What this task involves
Each line below from the line with "学院第二十二次院士大会和中国工程院第十八次院" to the line with "Sublimez votre corps" must be copied exactly, including those two, and no picture may appear in the copy.

Source material
_ _ _ _ _

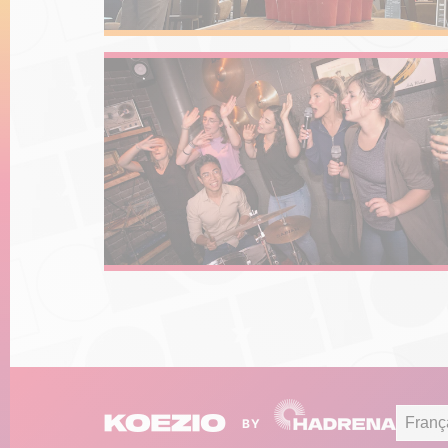
Franç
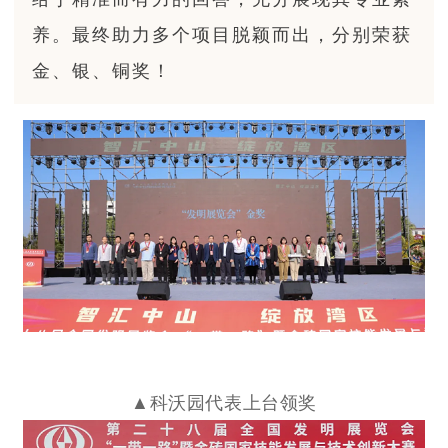
养。最终助力多个项目脱颖而出，分别荣获
金、银、铜奖！
▲科沃园代表上台领奖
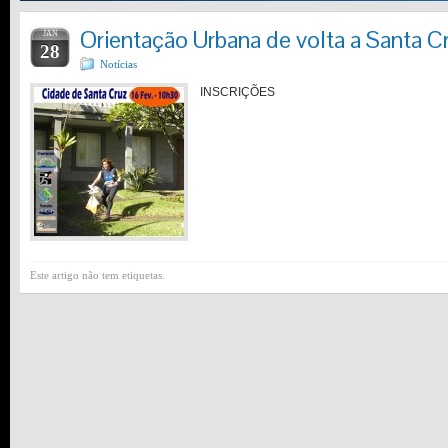
Orientação Urbana de volta a Santa C
JAN
28
Notícias
INSCRIÇÕES
Este artigo não tem etiquetas.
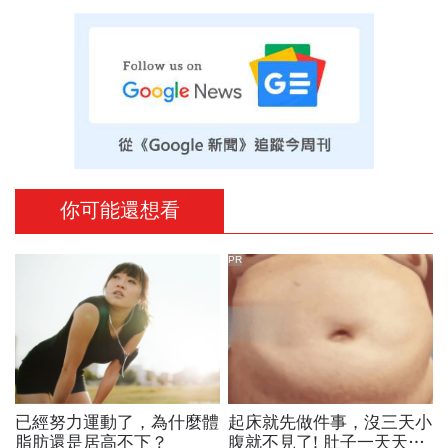
你可能還想看
PR
已經努力運動了，為什麼體
起床就先做件事，沒三天小
脂肪還是居高不下？
腹就不見了! 肚子一天天變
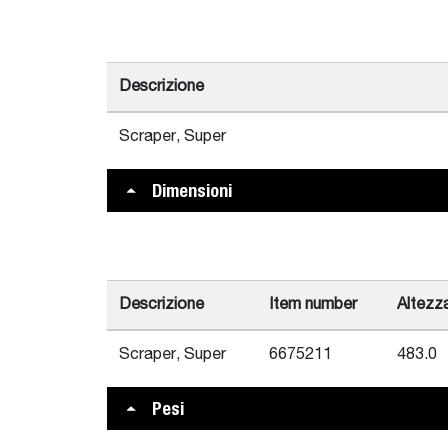
Descrizione
Scraper, Super
Dimensioni
Descrizione
Item number
Altezz
Scraper, Super
6675211
483.0
Pesi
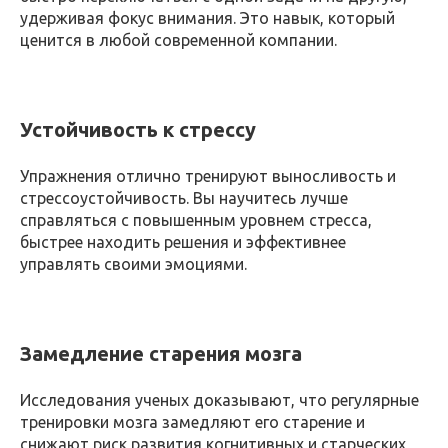
удерживая фокус внимания. Это навык, который
ценится в любой современной компании.
Устойчивость к стрессу
Упражнения отлично тренируют выносливость и
стрессоустойчивость. Вы научитесь лучше
справляться с повышенным уровнем стресса,
быстрее находить решения и эффективнее
управлять своими эмоциями.
Замедление старения мозга
Исследования ученых доказывают, что регулярные
тренировки мозга замедляют его старение и
снижают риск развития когнитивных и старческих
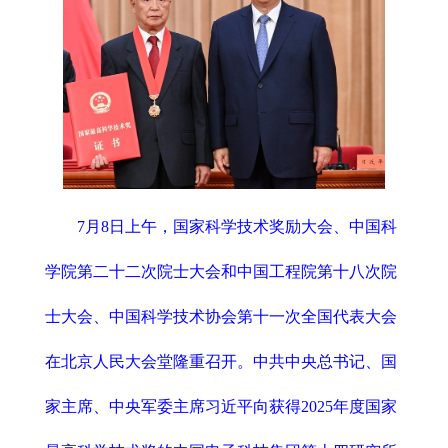
7月8日上午，国家科学技术奖励大会、中国科
学院第二十二次院士大会和中国工程院第十八次院
士大会、中国科学技术协会第十一次全国代表大会
在北京人民大会堂隆重召开。中共中央总书记、国
家主席、中央军委主席习近平向获得2025年度国家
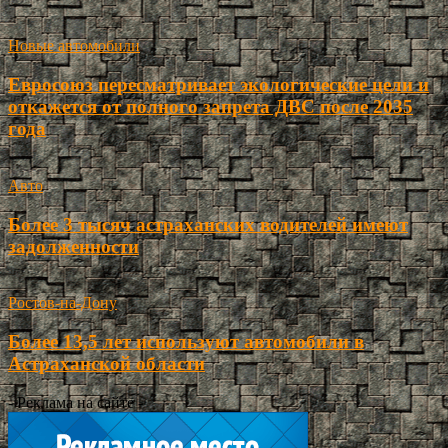
Новые автомобили
Евросоюз пересматривает экологические цели и
откажется от полного запрета ДВС после 2035
года
Авто
Более 3 тысяч астраханских водителей имеют
задолженности
Ростов-на-Дону
Более 13,5 лет используют автомобили в
Астраханской области
- Реклама на сайте -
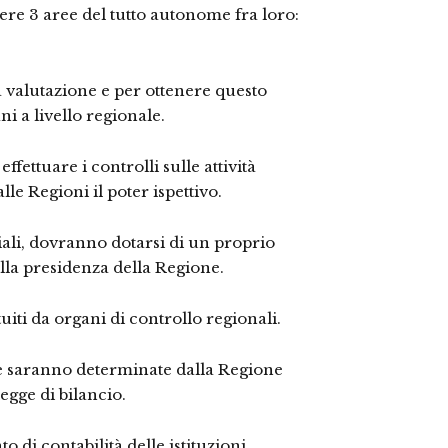
ere 3 aree del tutto autonome fra loro:
a valutazione e per ottenere questo
ani a livello regionale.
fettuare i controlli sulle attività
lle Regioni il poter ispettivo.
giali, dovranno dotarsi di un proprio
lla presidenza della Regione.
uiti da organi di controllo regionali.
le saranno determinate dalla Regione
egge di bilancio.
o di contabilità delle istituzioni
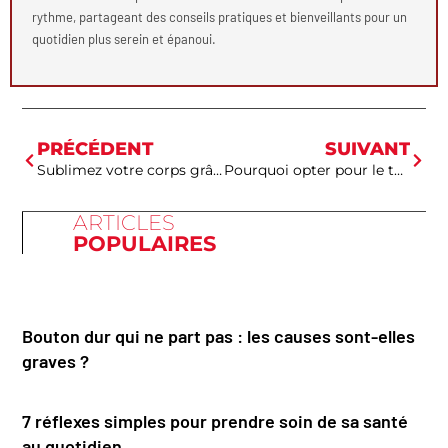
rythme, partageant des conseils pratiques et bienveillants pour un
quotidien plus serein et épanoui.
PRÉCÉDENT
SUIVANT
Sublimez votre corps grâce à la médecine esthétique
Pourquoi opter pour le télésecrétariat médical?
ARTICLES
POPULAIRES
Bouton dur qui ne part pas : les causes sont-elles
graves ?
7 réflexes simples pour prendre soin de sa santé
au quotidien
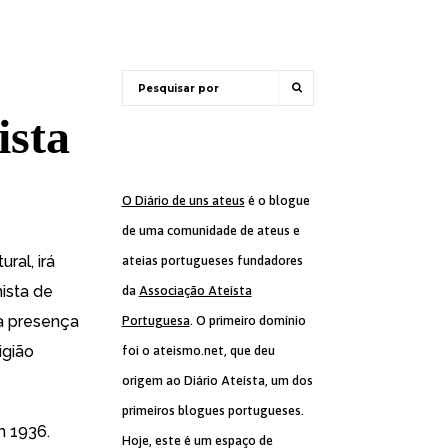
ista
O Diário de uns ateus
é o blogue
de uma comunidade de ateus e
ral, irá
ateias portugueses fundadores
ista de
da
Associação Ateísta
a presença
Portuguesa
. O primeiro domínio
igião
foi o ateismo.net, que deu
origem ao Diário Ateísta, um dos
primeiros blogues portugueses.
m 1936.
Hoje, este é um espaço de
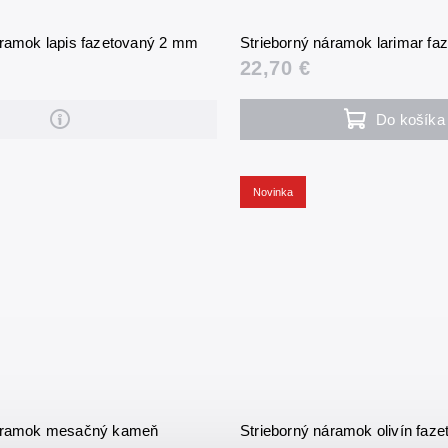
áramok lapis fazetovaný 2 mm
Strieborný náramok larimar f
22,70 €
Do košíka
Novinka
náramok mesačný kameň
Strieborný náramok olivín faz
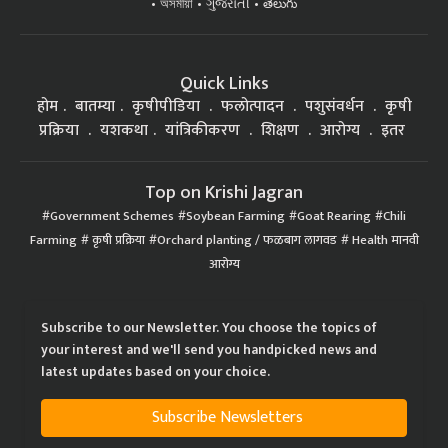
অসমীয়া
ગુજરાતી
తెలుగు
Quick Links
होम
बातम्या
कृषीपीडिया
फलोत्पादन
पशुसंवर्धन
कृषी
प्रक्रिया
यशकथा
यांत्रिकीकरण
शिक्षण
आरोग्य
इतर
Top on Krishi Jagran
Government Schemes
Soybean Farming
Goat Rearing
Chili
Farming
कृषी प्रक्रिया
Orchard planting / फळबाग लागवड
Health मानवी
आरोग्य
Subscribe to our Newsletter. You choose the topics of
your interest and we'll send you handpicked news and
latest updates based on your choice.
Subscribe Newsletters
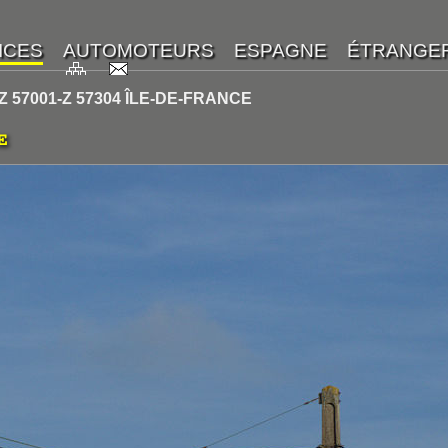
 Z 57001-Z 57304 ÎLE-DE-FRANCE
E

_ _ _ _ _

Reply
学院第二十二次院士大会和中国工程院第十八次院
士大会、中国科学技术协会第十一次全国代表大会
在北京人民大会堂隆重召开。中共中央总书记、国
家主席、中央军委主席习近平向获得2025年度国家
Новые автомобили
Евросоюз пересматривает экологические цели и
откажется от полного запрета ДВС после 2035
года
Авто
Более 3 тысяч астраханских водителей имеют
задолженности
Ростов-на-Дону
Более 13,5 лет используют автомобили в
Астраханской области
- Реклама на сайте -
ere 3 aree del tutto autonome fra loro:
a valutazione e per ottenere questo
ani a livello regionale.
fettuare i controlli sulle attività
lle Regioni il poter ispettivo.
giali, dovranno dotarsi di un proprio
lla presidenza della Regione.
uiti da organi di controllo regionali.
le saranno determinate dalla Regione
egge di bilancio.
o di contabilità delle istituzioni
rythme, partageant des conseils pratiques et bienveillants pour un
quotidien plus serein et épanoui.
PRÉCÉDENT
SUIVANT
Sublimez votre corps grâce à la médecine esthétique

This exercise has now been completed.